Containment activities often start with the forensics, according to King, and involve response teams, war rooms, crisis centres and, importantly, media and communications activities.

From containment, King and his team moved into the eradication phase. This step was made more difficult than usual in some ways due to the severity of the breach, but easier in others as there were no adversaries to contend with – as is the case with many breaches resulting from malicious activities.

“Generally you’ll need to have an eradication strategy that you’ll need to come up with,” King said. “So you need to reimage and reinstall affected systems. But, depending on your supply chain, logistics, third parties, that is not as simple as it used to be; where can that data end up? Is it communicating via APIs? You’ve got to work all that out.”

This is where forensics come in handy, according to King, with the eradication phase often made more difficult if organisations don’t have a clear understanding of their digital assets. Fortunately, the Australian Red Cross Blood Service did.

Next came the recovery and remediation phase, which King suggests should leave an organisation in a stronger position than it was previously, in terms of its digital assets and data security regime.

“You need to recover to better than you were before, so you’re no longer at the same risk level,” said King. “It’s not an exact science, it’s mostly science, but it’s partly art, because these situations a very fluid.”

The final step of the process, lessons learned, is perhaps one of the most important phases, according to King. It is this step that helps lessen the chances of a similar event occurring again in the future.

“You need to do a post-incident review, and be honest in your appraisal of what went well, what went wrong, what can you put in place to reduce the risk of that happening again,” King said.

King also recommends that organisations create a culture where employees don’t have fears around failure, as it will encourage open communications about potential issues, meaning they are likely to be addressed early, before they turn into problems.
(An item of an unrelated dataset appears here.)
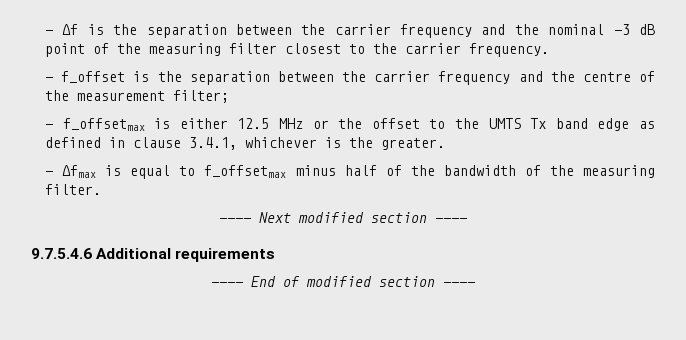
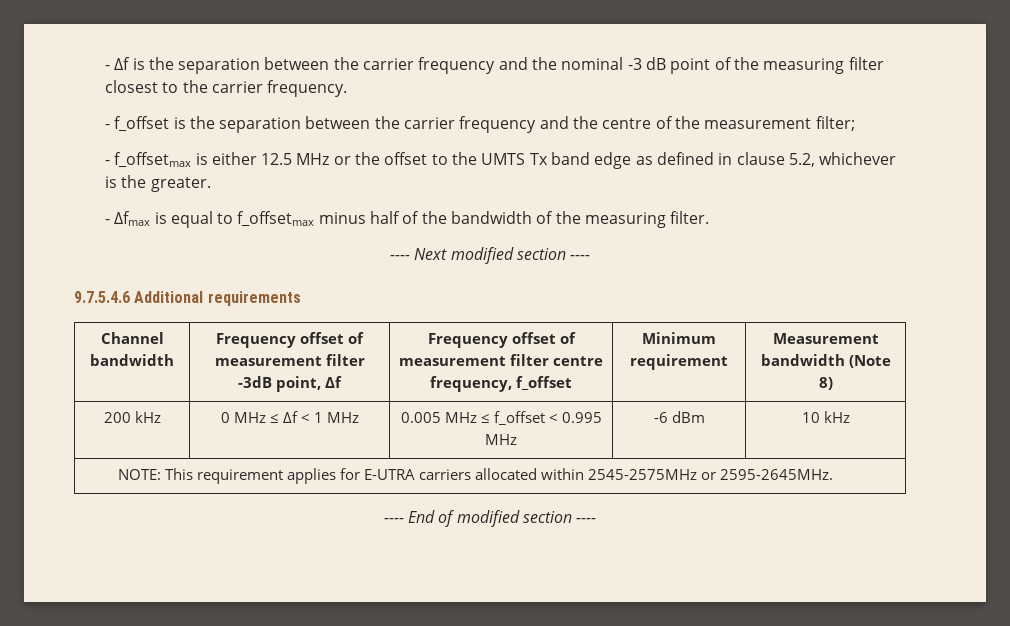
[189,137,238,150] 3.4.1, -> [788,153,815,167] 5.2,
(276, 255) none -> [100,332,164,344] [90,354,174,366] [216,332,364,348] [214,354,365,366] [238,376,342,392] [427,332,576,348] [399,354,603,366] [430,376,572,392] [642,332,716,344] [630,354,728,370] [772,333,879,344] [760,354,891,368] [818,377,833,390] [103,411,161,423] [220,411,359,423] [400,411,602,425] [485,434,517,445] [653,411,705,423] [801,411,850,423] [117,468,833,484] // Channel bandwidth | Frequency offset of measurement filter -3dB point, Δf | Frequency offset of measurement filter centre frequency, f_offset | Minimum requirement | Measurement bandwidth (Note 8) // 200 kHz | 0 MHz ≤ Δf < 1 MHz | 0.005 MHz ≤ f_offset < 0.995 MHz | -6 dBm | 10 kHz // NOTE: This requirement applies for E-UTRA carriers allocated within 2545-2575MHz or 2595-2645MHz.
“If you have a culture of fail early, fail fast, or don’t fail alone. If you’re having issues, don’t hide them, let someone know,” he said. “That’s how you have to manage the incident. It’s about being open, honest, and transparent.”

It is, perhaps, this culture of openness that helped the Australian Red Cross Blood Service deal with the breach as effectively as it did.

Ultimately, the Australian Red Cross Blood Service said that, following its forensic investigation, it could confirm the relevant data was accessed by only one person, the anonymous source who subsequently shared the information with Hunt.

“Our investigation indicates that the copy of the data which had been accessed and all known copies of the data have been deleted,” Park said in a statement on 14 November last year.

“We are continuing to strengthen our protection of your personal information and over the coming weeks we will be announcing newer, stronger steps to enhance this,” she said.